A developer manifesto

AI writes code.
Humans own it.

Using an LLM doesn't make your code slop. Blindly shipping it does.
AI is a powerful tool. You are still the engineer.

Read the principles ↓

"A good craftsman never blames their tools — but they also never let the tools do the thinking."

What we believe

01

LLMs are amplifiers, not authors

An LLM can scaffold a function, suggest a pattern, or draft a migration in seconds. That's genuine leverage. But it has no context about your system, your constraints, or your users. You do.

02

Every line you commit, you own

It doesn't matter whether code was generated, copied from Stack Overflow, or typed character by character.

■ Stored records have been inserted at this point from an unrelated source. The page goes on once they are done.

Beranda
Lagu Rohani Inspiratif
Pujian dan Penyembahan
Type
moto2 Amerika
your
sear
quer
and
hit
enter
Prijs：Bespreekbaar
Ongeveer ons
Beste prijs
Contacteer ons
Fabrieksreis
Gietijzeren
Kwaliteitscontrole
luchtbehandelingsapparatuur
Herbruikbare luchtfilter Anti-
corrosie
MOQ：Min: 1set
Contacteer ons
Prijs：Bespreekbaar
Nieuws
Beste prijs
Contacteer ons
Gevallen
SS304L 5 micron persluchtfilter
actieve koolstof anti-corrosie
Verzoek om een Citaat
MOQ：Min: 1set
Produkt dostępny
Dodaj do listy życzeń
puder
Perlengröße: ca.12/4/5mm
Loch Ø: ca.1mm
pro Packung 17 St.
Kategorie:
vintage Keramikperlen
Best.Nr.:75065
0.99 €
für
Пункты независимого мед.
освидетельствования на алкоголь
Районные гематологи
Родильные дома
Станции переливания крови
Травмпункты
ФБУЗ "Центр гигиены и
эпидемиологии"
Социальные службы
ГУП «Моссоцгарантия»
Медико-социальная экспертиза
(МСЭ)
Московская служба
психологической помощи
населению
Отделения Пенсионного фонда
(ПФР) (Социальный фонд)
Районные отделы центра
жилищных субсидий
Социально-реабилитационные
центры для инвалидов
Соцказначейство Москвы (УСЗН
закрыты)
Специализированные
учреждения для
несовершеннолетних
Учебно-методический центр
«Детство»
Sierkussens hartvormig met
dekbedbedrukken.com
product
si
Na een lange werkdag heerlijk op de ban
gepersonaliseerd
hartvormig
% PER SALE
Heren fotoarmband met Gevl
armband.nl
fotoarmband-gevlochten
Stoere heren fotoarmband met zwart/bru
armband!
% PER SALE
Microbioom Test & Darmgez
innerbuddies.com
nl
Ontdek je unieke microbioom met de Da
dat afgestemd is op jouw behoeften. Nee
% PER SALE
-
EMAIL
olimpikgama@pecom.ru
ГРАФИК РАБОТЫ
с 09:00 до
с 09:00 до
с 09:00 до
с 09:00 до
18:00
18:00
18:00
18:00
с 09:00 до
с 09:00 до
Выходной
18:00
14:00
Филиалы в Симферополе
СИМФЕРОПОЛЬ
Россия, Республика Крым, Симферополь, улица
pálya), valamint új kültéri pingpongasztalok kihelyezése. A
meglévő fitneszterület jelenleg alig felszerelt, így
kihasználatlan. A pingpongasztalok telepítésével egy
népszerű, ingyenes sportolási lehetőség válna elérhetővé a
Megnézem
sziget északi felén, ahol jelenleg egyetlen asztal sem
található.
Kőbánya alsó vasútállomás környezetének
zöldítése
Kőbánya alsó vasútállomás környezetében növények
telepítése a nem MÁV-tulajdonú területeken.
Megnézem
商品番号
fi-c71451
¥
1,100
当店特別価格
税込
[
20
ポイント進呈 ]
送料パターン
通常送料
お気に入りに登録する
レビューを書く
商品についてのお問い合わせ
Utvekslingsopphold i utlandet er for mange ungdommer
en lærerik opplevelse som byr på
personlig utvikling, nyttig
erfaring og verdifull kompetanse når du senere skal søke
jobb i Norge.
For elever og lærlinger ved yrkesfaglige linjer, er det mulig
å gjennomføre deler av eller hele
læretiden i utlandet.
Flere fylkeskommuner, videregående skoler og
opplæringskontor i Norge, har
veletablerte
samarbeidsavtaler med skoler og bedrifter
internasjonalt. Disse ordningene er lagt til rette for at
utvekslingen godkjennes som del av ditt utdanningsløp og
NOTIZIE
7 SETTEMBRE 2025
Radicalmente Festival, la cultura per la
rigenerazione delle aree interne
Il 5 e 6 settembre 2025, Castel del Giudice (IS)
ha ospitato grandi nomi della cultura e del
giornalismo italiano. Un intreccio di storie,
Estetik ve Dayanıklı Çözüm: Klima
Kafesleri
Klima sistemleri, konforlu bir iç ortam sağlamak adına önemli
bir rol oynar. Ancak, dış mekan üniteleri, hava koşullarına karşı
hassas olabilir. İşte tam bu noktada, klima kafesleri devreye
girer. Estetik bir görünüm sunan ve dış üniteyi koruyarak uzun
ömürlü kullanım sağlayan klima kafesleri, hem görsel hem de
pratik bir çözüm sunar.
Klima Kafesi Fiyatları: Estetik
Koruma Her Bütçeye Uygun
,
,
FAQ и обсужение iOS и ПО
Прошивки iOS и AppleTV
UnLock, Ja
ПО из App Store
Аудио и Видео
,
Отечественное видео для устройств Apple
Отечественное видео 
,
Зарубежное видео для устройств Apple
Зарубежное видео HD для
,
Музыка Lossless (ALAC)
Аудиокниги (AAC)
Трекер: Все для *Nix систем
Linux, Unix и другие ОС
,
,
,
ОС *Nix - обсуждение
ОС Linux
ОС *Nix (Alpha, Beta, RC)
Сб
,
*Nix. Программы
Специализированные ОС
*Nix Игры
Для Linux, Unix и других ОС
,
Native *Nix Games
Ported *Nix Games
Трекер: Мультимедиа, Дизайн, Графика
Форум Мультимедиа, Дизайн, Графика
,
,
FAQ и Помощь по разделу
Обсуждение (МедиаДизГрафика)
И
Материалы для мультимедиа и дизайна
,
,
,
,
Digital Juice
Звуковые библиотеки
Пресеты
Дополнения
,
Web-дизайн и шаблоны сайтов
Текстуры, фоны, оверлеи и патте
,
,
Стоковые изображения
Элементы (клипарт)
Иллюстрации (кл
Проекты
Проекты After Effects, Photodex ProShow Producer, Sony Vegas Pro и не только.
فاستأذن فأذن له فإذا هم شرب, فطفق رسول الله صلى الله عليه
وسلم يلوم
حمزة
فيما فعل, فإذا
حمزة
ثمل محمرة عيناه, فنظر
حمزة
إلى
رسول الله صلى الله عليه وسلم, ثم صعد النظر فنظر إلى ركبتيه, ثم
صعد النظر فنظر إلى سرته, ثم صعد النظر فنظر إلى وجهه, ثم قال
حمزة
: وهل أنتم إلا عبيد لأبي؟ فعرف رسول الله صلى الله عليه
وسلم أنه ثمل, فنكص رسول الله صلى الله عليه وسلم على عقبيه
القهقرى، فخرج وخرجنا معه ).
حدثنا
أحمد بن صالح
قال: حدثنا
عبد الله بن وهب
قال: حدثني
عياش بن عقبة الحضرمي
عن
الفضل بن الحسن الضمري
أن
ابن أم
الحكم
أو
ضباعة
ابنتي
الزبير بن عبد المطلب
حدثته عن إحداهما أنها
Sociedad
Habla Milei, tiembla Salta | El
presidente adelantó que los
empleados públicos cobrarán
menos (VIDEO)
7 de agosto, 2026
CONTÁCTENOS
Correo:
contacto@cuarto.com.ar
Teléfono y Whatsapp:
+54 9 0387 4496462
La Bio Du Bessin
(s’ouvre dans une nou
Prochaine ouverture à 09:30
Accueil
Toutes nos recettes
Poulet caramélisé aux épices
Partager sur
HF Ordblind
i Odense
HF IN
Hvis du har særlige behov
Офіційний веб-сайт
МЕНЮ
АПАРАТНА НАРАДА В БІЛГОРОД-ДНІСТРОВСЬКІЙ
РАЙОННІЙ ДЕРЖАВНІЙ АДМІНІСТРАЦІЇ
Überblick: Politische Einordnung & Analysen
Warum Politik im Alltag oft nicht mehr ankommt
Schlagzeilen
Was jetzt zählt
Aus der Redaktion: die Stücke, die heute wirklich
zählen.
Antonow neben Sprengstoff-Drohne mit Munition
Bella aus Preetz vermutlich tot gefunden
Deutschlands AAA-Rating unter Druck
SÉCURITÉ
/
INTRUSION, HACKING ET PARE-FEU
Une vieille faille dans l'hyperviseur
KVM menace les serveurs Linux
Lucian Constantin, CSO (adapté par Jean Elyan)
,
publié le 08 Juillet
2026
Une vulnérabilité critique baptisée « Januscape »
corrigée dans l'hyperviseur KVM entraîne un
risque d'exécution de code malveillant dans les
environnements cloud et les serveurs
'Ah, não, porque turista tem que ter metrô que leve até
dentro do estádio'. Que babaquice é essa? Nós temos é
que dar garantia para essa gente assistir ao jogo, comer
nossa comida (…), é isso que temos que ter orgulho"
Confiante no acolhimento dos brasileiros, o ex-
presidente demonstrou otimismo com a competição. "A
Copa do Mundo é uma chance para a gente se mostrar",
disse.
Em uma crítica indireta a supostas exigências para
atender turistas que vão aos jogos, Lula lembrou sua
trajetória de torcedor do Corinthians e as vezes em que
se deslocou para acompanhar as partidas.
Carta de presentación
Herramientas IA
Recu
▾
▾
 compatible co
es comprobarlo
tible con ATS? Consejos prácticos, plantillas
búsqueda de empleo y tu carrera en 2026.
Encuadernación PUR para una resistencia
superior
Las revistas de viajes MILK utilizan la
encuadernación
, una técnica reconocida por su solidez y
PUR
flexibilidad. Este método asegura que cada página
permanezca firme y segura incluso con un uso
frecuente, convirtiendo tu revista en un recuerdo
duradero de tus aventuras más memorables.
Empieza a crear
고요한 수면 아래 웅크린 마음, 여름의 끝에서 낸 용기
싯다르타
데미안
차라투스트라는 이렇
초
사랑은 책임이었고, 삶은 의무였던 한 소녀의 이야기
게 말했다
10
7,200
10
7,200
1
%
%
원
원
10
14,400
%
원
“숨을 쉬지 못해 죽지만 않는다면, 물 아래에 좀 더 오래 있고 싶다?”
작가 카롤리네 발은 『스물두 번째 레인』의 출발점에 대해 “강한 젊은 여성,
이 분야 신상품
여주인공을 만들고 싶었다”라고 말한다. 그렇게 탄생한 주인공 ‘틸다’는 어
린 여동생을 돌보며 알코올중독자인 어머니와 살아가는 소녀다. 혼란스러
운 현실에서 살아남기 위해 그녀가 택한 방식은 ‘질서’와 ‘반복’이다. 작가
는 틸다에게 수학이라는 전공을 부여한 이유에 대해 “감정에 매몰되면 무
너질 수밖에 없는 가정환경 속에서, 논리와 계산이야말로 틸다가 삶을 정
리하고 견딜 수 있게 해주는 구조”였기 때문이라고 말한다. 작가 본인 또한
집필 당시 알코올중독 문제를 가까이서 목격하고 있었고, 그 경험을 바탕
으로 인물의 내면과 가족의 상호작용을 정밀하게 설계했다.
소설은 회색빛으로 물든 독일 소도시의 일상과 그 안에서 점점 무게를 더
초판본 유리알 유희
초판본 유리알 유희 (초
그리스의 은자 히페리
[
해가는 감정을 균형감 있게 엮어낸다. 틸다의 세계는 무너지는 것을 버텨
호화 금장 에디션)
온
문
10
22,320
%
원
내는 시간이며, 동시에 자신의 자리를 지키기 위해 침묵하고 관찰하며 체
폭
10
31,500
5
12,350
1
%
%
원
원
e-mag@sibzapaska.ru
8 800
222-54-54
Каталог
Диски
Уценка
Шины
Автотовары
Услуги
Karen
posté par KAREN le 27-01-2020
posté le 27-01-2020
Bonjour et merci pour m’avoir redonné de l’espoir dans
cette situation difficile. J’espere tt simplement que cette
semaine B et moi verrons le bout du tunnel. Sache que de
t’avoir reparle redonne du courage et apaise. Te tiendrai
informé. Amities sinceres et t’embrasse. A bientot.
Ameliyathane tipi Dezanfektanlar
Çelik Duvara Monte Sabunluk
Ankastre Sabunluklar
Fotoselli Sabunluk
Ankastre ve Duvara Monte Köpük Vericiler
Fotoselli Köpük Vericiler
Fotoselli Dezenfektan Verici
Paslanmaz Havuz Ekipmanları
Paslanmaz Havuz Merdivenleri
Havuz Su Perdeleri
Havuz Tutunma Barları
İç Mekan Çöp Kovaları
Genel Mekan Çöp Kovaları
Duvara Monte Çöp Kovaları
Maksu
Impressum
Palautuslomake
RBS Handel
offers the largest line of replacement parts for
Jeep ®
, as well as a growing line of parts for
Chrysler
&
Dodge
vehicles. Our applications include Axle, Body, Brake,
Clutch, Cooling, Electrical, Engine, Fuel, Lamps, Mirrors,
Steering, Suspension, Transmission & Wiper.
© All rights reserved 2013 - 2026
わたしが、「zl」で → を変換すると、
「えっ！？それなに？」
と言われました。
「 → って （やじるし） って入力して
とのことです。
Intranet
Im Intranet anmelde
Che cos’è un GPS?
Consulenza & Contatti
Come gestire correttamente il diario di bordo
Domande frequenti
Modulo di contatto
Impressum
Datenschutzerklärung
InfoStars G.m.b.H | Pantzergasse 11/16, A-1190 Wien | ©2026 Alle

The moment it lands in your codebase, you are responsible for it. Read it. Understand it. Stand behind it.

03

Review is not optional

AI-generated code must go through the same scrutiny as any other code: peer review, testing, security analysis. Skipping this step is what turns assistance into slop.

04

Velocity without understanding is debt

Speed is one of the great benefits of AI-assisted development. But shipping code you don't understand is just borrowing against future you. Use the time saved to understand what was generated.

05

Judgment is the irreplaceable part

Knowing when to use AI, what to ask, how to evaluate the output, and when to throw it away — that is the skill. The model doesn't have it. You do.

06

AI slop is a people problem

Slop doesn't come from the model. It comes from developers who don't read what they ship, teams that skip review, and cultures that treat output volume as a proxy for value. Fix the process, not the tool.

The pledge

If you develop software with the help of AI tools, this is all we ask:

  1. I will read and understand every line of AI-generated code before committing it.
  2. I will review and test AI output with the same rigour as hand-written code.
  3. I will take full responsibility for the code in my codebase, regardless of how it was generated.
  4. I will not hide behind the model — "the AI wrote it" is never an excuse for shipping broken or insecure code.
  5. I will use AI to move faster and think deeper, not to skip thinking altogether.

The goal isn't less AI.
It's better engineers.

We're not anti-AI. We're anti-carelessness. Use every tool available to you — just keep your name on the work.